In the absence of the inevitable discovery exception, we turn to the military judge’s decision to apply the exclusionary rule. The exclusionary rule “applies only where it ‘result[s] in appreciable deterrence’” for future Fourth Amendment violations and where the “benefits of deterrence must outweigh the costs.” Herring, 555 U.S. at 141 (internal citations omitted).
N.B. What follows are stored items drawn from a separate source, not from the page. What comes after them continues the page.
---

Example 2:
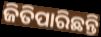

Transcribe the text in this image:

ଜିତିପାରିଛନ୍ତି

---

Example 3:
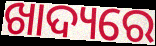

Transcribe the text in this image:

ଖାଦ୍ୟରେ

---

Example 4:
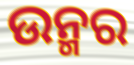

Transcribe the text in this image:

ଉନ୍ମର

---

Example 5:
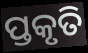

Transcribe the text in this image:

ପ୍ତକୃତି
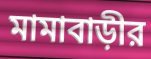
মামাবাড়ীর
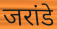
जरांडे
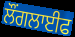
ਲੌਂਗਲਾਈਫ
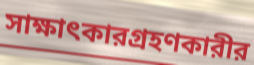
সাক্ষাৎকারগ্রহণকারীর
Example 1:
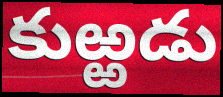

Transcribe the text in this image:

కుఱ్ఱడు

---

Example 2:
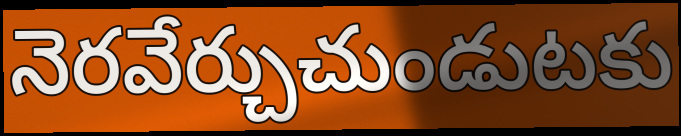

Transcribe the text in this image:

నెరవేర్చుచుండుటకు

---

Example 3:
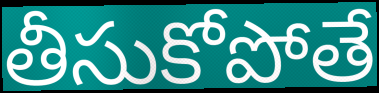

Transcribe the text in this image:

తీసుకోపోతే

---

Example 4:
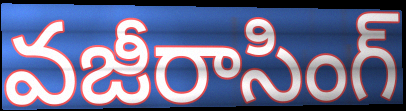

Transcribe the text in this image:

వజీరాసింగ్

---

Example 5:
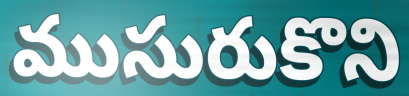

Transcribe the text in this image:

ముసురుకొని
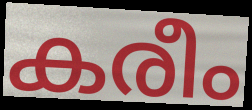
കരീം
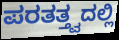
ಪರತತ್ತ್ವದಲ್ಲಿ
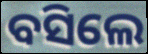
ବସିଲେ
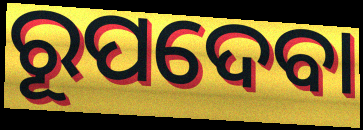
ରୂପଦେବା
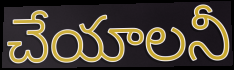
చేయాలనీ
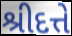
શ્રીદત્તે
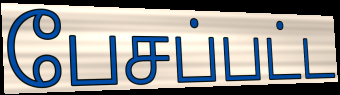
பேசப்பட்ட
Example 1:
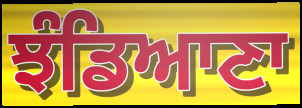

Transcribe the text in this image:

ਝੰਡਿਆਣਾ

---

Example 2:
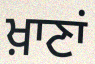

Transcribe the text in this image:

ਖ਼ਾਣਾਂ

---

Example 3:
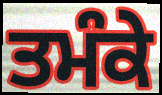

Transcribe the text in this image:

ਤਮੰਕੇ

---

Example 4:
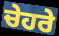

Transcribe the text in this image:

ਚੇਹਰੇ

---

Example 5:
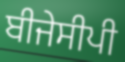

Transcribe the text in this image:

ਬੀਜੇਸੀਪੀ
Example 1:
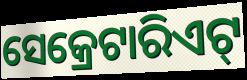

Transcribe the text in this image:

ସେକ୍ରେଟାରିଏଟ୍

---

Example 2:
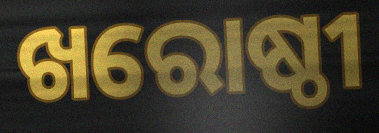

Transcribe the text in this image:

ଖରୋଷ୍ଠୀ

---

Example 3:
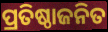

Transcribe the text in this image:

ପ୍ରତିଷ୍ଠାଜନିତ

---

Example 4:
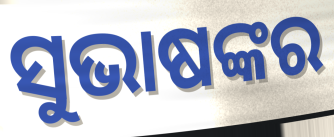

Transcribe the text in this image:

ସୁଭାଷଙ୍କର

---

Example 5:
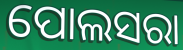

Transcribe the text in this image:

ପୋଲସରା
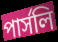
পার্সলি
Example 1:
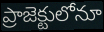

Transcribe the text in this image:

ప్రాజెక్టులోనూ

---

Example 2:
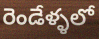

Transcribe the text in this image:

రెండేళ్ళలో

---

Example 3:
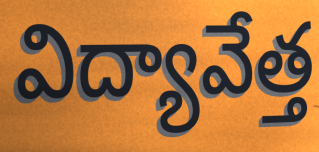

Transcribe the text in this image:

విద్యావేత్త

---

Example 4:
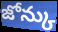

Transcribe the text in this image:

జోన్కు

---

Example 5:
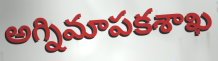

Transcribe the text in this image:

అగ్నిమాపకశాఖ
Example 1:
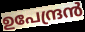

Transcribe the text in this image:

ഉപേന്ദ്രൻ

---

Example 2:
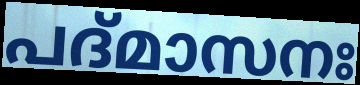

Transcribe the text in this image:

പദ്മാസനഃ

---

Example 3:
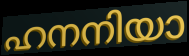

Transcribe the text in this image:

ഹനനിയാ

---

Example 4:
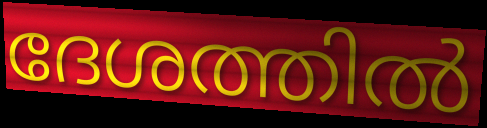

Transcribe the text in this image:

ദേശത്തിൽ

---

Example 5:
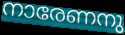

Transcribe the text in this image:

നാരേണനു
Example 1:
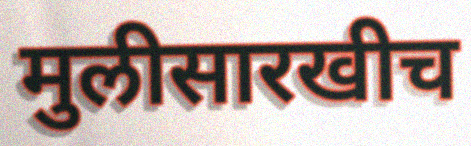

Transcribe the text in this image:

मुलीसारखीच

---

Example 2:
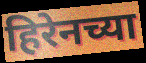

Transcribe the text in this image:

हिरेनच्या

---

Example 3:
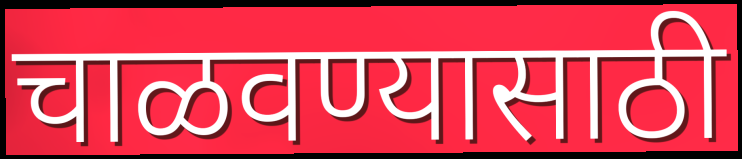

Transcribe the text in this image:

चाळवण्यासाठी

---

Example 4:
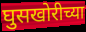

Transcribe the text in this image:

घुसखोरीच्या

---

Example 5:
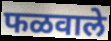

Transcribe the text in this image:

फळवाले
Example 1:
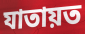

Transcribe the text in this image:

যাতায়ত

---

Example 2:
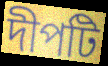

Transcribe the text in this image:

দীপটি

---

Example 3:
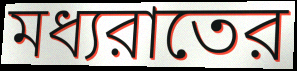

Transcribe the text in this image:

মধ্যরাতের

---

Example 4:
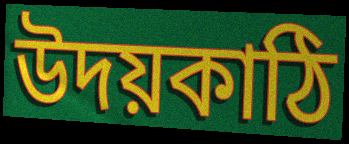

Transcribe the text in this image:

উদয়কাঠি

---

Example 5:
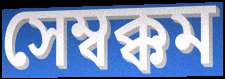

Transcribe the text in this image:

সেম্বক্কম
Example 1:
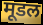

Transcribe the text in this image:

मूडल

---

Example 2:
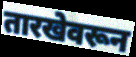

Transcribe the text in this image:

तारखेवरून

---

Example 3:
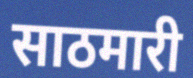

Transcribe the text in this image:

साठमारी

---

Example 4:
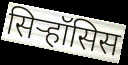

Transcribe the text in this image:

सिऱ्हॉसिस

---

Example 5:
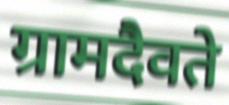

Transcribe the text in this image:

ग्रामदैवते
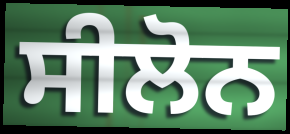
ਸੀਲੋਨ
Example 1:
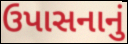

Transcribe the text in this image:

ઉપાસનાનું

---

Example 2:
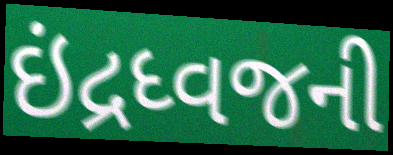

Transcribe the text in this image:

ઇંદ્રધ્વજની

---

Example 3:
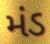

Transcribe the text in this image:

મંડ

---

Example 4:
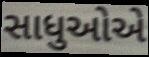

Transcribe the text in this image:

સાધુઓએ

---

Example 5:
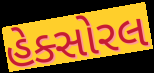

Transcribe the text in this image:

હેક્સોરલ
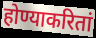
होण्याकरितां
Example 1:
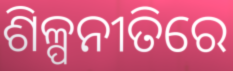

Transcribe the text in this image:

ଶିଳ୍ପନୀତିରେ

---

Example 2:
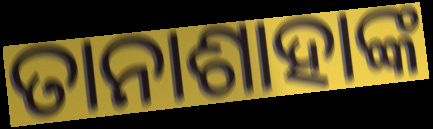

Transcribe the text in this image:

ତାନାଶାହାଙ୍କ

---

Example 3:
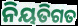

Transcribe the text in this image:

ନିୟତିଗତ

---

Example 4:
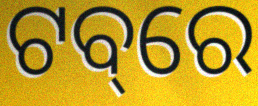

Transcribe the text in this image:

ଟବ୍‌ରେ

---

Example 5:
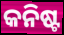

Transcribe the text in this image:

କନିଷ୍ଟ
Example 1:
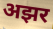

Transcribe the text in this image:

अझर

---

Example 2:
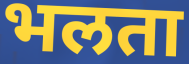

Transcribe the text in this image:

भलता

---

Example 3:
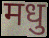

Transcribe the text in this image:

मधु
Here, three factors favor exclusion. First, the Government’s search of Appellant’s cell phone exceeded TSgt Roberts’s private search. … Second, the Government conducted its searches in reliance upon legal advice. Three times Detective Rico consulted the relevant legal office with probable cause in hand, and three times the Government proceeded to search Appellant’s cell phone without benefit of a search authorization. Further, Detective Rico testified that it
was not her practice to seek search authorization in such contexts. Finally, the Government ordered the most exhaustive analysis of Appellant’s cell phone during trial while the issue of Appellant’s Fourth Amendment rights was being litigated before the military judge.

As a result, we do not take issue with the military judge’s decision to apply the exclusionary rule to the direct and indirect evidence that he determined to be derived from the Government’s unlawful searches of Appellant’s cell phone.